Here the MUC service marks up the original messages with an explicit link reference. Possibly, the protocol might be extended so that a service can include shortened versions of the URL for display purposes.

ralphm

Have you seen https://ralphm.net/blog/2013/10/10/logitech_t630?

Logitech Ultrathin Touch Mouse

Logitech input devices are my favorite. This tiny bluetooth mouse is a nice portable device for every day use or while traveling.

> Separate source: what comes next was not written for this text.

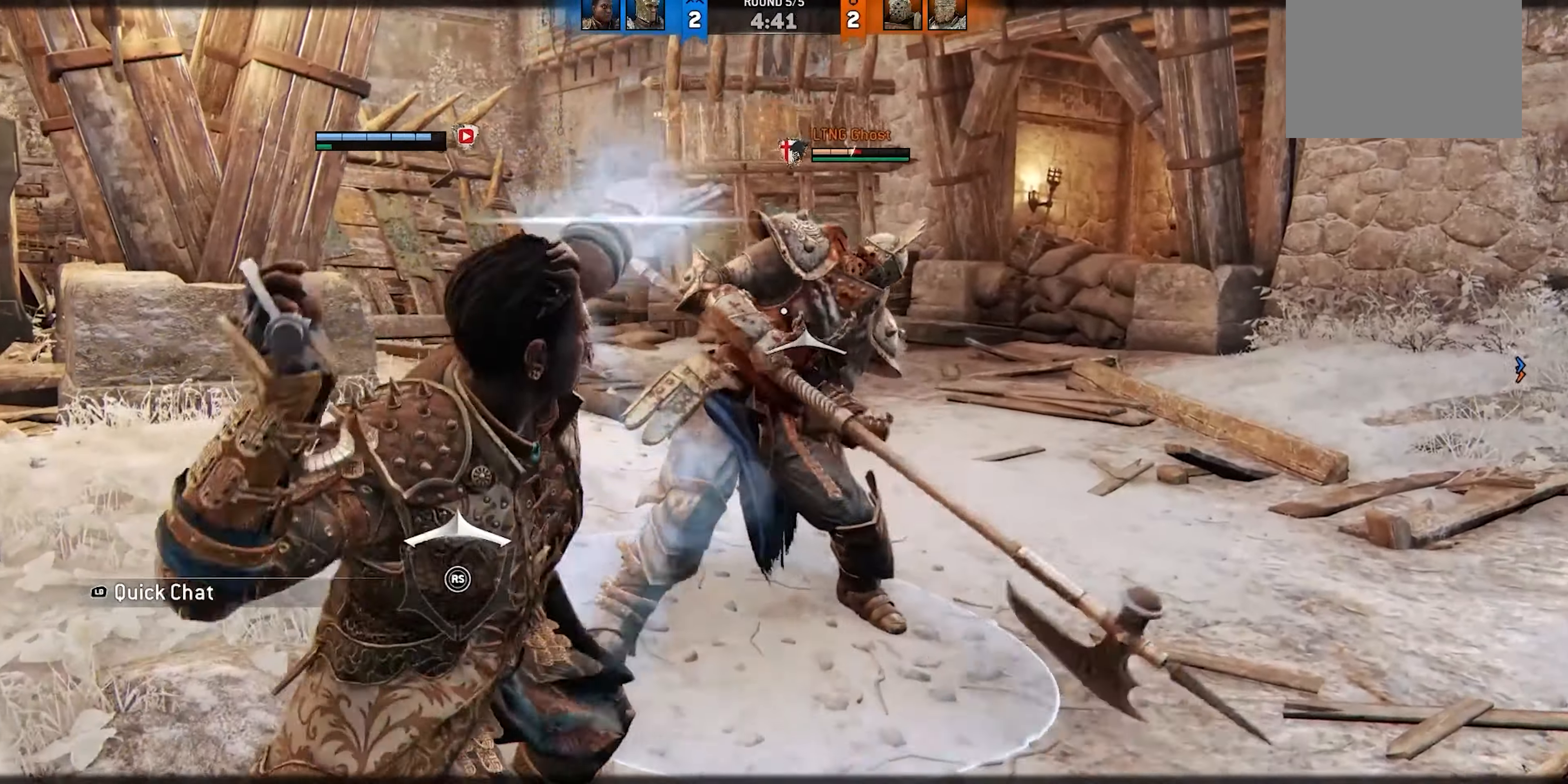
{"dt_ms": 500, "buttons": [], "left_stick": "right", "right_stick": "up", "events": [[50, "right_stick", "left"], [383, "right_stick", "up"]]}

The client has used the markup to fetch meta data on the URL and presents a summary card below the original message. Alternatively, the MUC service could have done this using XEP-0385: Stateless Inline Media Sharing (SIMS):

<message from="room@muc.this.example"
         type="groupchat">
  <stanza-id xmlns="urn:xmpp:sid:0"
             id="2019-09-02-8" by="room@muc.this.example"/>
  <apply-to xmlns="urn:xmpp:fasten:0"
            id="2019-09-02-7">
    <reference begin="14" end="61" xmlns="urn:example:reference:0">
      <link url="https://ralphm.net/blog/2013/10/10/logitech_t630"/>
      <card xmlns="urn:example:card:0">
        <title>Logitech Ultrathin Touch Mouse</ulink></title>
        <description>Logitech input devices are my favorite. This tiny bluetooth mouse is a nice portable device for every day use or while traveling.</description>
      </card>
      <media-sharing xmlns='urn:xmpp:sims:1'>
        <file xmlns='urn:xmpp:jingle:apps:file-transfer:5'>
          <media-type>image/jpeg</media-type>
          <name>ultrathin-touch-mouse-t630.jpg</name>
          <size>23458</size>
          <hash xmlns='urn:xmpp:hashes:2' algo='sha3-256'>5TOeoNI9z6rN5f+cQagnCgxitQE0VUgzCMeQ9JqbhWJT/FzPpDTTFCbbo1jWwOsIoo9u0hQk6CPxH4t/dvTN0Q==</hash>
          <thumbnail xmlns='urn:xmpp:thumbs:1'uri='cid:sha1+21ed723481c24efed81f256c8ed11854a8d47eff@bob.xmpp.org' media-type='image/jpeg' width='116' height='128'/>
        </file>
        <sources>
          <reference xmlns='urn:xmpp:reference:0' type='data' uri='https://test.ralphm.net/images/blog/ultrathin-touch-mouse-t630.jpg' />
        </sources>
      </media-sharing>
    </reference>
  </apply-to>
</message>

Editing a previous message

<message from="room@muc.this.example/ralphm" type="groupchat">
  <stanza-id id="2019-09-02-9" by="room@muc.this.example"
             xmlns="urn:xmpp:sid:0"/>
  <body>Some thoughtful reply</body>
</message>
ralphm

Some thoughtful reply

After sending that message, I want to add a bit more information:

<message from="room@muc.this.example/ralphm" type="groupchat">
  <stanza-id id="2019-09-02-10" by="room@muc.this.example"
             xmlns="urn:xmpp:sid:0"/>
  <apply-to xmlns="urn:xmpp:fasten:0"
            id="2019-09-02-9">
    <external name='body'/>
    <replace xmlns='urn:example:message-correct:1'/>
  </apply-to>
  <body>Some more thoughtful reply</body>
</message>

Unlike XEP-0308: Last Message Correction, this example uses Fastening to refer to the original message. I would also lift the restriction on correcting just the last message, but allow any previous message to be edited.

ralphm

Some more thoughtful reply

Upon receiving the correction, the client indicates that the message has been edited. Hovering over the marker reveals when the message was changed.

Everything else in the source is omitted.